Reputation: 617
I've used BeautifulSoup to get the below snippet from an HTML page. I'm having trouble stripping out just the JSON (after FB_DATA). I'm guessing I need to use re.search, but I'm having trouble with the REGEX.
The snippet is:
<script type="text/javascript">
var FB_DATA = {
"foo": bar,
"two": {
"foo": bar,
}};
var FB_PUSH = [];
var FB_PULL = [];
</script>
Upvotes: 1
Views: 2193
Reputation: 20486
I'm assuming your main issue is using a .*?
when .
matches anything but new lines. Using the s
dot-matches-newline modifier, you can accomplish this very simply:
(?s) (?# dot-match-all modifier)
var (?# match var literally)
\s+ (?# match 1+ whitespace)
FB_DATA (?# match FB_DATA literally)
\s* (?# match 0+ whitespace)
= (?# match = literally)
\s* (?# match 0+ whitespace)
( (?# start capture group)
\{ (?# match { literally)
.*? (?# lazily match 0+ characters)
\} (?# match } literally)
) (?# end capture group)
; (?# match ; literally)
Your JSON string will be in capture group #1.
m = re.search(r"(?s)var\s+FB_DATA\s*=\s*(\{.*?\});", html)
print m.group(1)
Upvotes: 6
Reputation: 7562
start with
FB_DATA = (\{[^;]*;)
and see in which cases it's not enough.
Upvotes: 0

→ **Task to complete**
In the forum thread, which capture group does the highest-voted answer say will contain the JSON string?

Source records
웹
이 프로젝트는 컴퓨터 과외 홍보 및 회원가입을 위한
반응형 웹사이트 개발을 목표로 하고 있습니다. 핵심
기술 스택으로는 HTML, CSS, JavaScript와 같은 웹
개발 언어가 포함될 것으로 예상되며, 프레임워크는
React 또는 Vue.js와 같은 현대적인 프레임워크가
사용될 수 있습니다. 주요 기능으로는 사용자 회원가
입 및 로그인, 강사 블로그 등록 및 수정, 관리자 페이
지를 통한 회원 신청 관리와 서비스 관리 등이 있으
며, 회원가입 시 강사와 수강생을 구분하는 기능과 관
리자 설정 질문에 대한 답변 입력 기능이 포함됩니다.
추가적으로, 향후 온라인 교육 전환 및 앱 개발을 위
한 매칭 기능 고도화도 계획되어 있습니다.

--

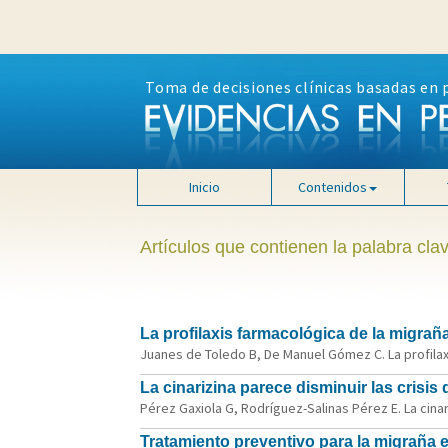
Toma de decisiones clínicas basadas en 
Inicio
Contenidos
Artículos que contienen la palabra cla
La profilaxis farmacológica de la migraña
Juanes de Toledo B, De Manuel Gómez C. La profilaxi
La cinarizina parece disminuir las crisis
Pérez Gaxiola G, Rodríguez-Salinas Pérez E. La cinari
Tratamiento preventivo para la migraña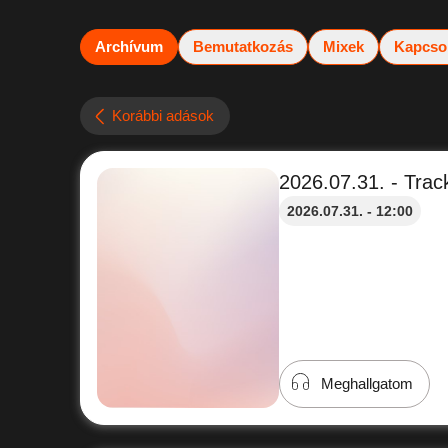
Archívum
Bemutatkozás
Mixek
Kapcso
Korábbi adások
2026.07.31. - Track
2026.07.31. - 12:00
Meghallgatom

→ **Written response**
Capture group #1.